Needing micro amp transducer circuit

Thread Starter

eeckert

Joined Apr 23, 2006
1
I need a simple circuit to measure -1.0 mA - +1.0 mA and produce a -10 - +10 VDC output that is linear. $250.00 USD via Paypal upon reception of an accepted schematic, $250.00 USD after PCB proven functional. Much future work for sound legible designs.
eeckert@thirdcoastautomation.com
 

Grant

Joined Mar 5, 2006
17
Originally posted by eeckert@Apr 23 2006, 03:19 PM
I need a simple circuit to measure -1.0 mA - +1.0 mA and produce a -10 - +10 VDC output that is linear. $250.00 USD via Paypal upon reception of an accepted schematic, $250.00 USD after PCB proven functional. Much future work for sound legible designs.
eeckert@thirdcoastautomation.com
[post=16434]Quoted post[/post]​
Choose me!
I will pay USD750.00 plus a free holiday and set of steak knives for this circuit!
Grant
 

kubeek

Joined Sep 20, 2005
5,794
Originally posted by eeckert@Apr 23 2006, 06:19 AM
I need a simple circuit to measure -1.0 mA - +1.0 mA and produce a -10 - +10 VDC output that is linear. $250.00 USD via Paypal upon reception of an accepted schematic, $250.00 USD after PCB proven functional. Much future work for sound legible designs.
eeckert@thirdcoastautomation.com
[post=16434]Quoted post[/post]​
+-1mA AC or DC? How big precision xou need?
 

paultwang

Joined Mar 8, 2006
80
Originally posted by kubeek@Apr 23 2006, 04:36 AM
+-1mA AC or DC? How big precision xou need?
[post=16439]Quoted post[/post]​

I kind of wonder where he get this ±1 mA current source from. Any device under test is going to be disturbed by the test equipment (the amplifier in this case). What if the input impedance of the amplifier is 1 meg? Is the DUT going to put out 1kV? ;)
 

paultwang

Joined Mar 8, 2006
80
Originally posted by eeckert@Apr 22 2006, 11:19 PM
I need a simple circuit to measure -1.0 mA - +1.0 mA and produce a -10 - +10 VDC output that is linear. $250.00 USD via Paypal upon reception of an accepted schematic, $250.00 USD after PCB proven functional. Much future work for sound legible designs.
eeckert@thirdcoastautomation.com

1 mA across a 1 k resistor generates 1 volt. Using an opamp to amplify that 10 times.

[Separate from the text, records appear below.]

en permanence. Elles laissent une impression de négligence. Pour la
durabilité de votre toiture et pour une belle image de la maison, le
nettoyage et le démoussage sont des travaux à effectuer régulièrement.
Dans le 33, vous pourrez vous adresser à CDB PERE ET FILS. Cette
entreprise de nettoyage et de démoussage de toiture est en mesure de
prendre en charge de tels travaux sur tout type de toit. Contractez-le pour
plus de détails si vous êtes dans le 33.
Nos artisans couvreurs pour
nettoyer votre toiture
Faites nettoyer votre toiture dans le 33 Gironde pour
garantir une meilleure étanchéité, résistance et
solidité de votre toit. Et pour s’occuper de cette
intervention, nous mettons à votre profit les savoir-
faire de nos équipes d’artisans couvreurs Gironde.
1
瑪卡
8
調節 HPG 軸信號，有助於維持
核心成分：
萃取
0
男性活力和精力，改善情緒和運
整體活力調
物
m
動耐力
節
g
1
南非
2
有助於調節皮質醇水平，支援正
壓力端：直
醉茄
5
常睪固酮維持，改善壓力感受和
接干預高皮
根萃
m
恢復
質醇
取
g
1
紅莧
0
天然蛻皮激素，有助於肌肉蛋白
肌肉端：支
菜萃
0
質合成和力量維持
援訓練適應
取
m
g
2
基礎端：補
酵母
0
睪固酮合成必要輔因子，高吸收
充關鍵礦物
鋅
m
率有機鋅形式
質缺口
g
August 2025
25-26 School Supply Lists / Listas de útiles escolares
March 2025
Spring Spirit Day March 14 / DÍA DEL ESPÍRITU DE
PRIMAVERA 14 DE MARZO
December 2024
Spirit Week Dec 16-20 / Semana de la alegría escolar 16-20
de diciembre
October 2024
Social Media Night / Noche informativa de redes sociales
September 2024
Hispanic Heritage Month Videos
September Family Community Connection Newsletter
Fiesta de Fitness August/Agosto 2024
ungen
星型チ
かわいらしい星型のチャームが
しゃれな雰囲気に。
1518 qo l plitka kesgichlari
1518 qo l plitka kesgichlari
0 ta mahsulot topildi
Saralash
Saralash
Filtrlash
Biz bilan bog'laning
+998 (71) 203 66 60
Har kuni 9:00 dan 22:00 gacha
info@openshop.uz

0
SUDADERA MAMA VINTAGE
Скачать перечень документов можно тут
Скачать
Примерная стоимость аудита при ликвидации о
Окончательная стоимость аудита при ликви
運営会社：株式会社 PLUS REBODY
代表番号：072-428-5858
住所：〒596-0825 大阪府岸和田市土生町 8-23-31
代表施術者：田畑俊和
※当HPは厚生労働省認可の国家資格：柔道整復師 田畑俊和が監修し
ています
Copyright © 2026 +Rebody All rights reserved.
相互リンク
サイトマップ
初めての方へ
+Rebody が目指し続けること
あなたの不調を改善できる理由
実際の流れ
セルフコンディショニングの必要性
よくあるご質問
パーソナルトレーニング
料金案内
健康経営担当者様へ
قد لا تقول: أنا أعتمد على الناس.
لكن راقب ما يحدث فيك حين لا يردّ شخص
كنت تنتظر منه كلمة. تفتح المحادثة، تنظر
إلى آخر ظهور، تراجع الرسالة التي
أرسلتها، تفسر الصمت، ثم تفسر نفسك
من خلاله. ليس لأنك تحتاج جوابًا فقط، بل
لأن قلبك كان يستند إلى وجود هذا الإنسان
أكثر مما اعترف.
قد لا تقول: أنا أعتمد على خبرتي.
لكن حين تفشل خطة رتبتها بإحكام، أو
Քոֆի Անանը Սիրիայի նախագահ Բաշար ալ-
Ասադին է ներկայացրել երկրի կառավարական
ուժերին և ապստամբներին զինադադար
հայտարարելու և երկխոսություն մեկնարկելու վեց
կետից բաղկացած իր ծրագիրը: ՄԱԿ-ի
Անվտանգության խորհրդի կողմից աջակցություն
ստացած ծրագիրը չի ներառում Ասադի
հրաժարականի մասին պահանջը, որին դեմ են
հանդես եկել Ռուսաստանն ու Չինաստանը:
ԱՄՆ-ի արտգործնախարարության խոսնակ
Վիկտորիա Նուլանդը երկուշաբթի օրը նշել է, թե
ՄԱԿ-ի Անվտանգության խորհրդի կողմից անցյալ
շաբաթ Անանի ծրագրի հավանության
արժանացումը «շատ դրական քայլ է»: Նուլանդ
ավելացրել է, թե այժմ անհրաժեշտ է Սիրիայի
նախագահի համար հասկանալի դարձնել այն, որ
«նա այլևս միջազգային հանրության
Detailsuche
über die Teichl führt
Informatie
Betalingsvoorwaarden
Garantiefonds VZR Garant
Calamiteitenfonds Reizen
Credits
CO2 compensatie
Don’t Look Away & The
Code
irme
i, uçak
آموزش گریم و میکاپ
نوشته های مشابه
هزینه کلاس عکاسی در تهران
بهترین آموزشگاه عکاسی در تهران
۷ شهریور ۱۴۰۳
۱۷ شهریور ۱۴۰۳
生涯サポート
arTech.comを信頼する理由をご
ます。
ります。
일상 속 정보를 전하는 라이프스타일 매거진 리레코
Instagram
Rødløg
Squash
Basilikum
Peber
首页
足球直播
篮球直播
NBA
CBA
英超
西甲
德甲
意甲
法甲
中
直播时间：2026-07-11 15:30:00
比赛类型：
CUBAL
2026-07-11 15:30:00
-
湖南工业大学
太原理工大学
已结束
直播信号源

V3 would be the DUT. The voltmeter pin indicates the output. The ampmeter is placed on the resistor R2. That's a 741 chip, replaceable with opamp of your choice. I would put something with higher impedance and lower DC offset.
 

windoze killa

Joined Feb 23, 2006
605
Originally posted by kubeek@Apr 23 2006, 08:36 PM
+-1mA AC or DC? How big precision xou need?
[post=16439]Quoted post[/post]​
This is sooooooooo easy. Surely you don't have to pay for it.

PS. How can we be guarenteed we get paid?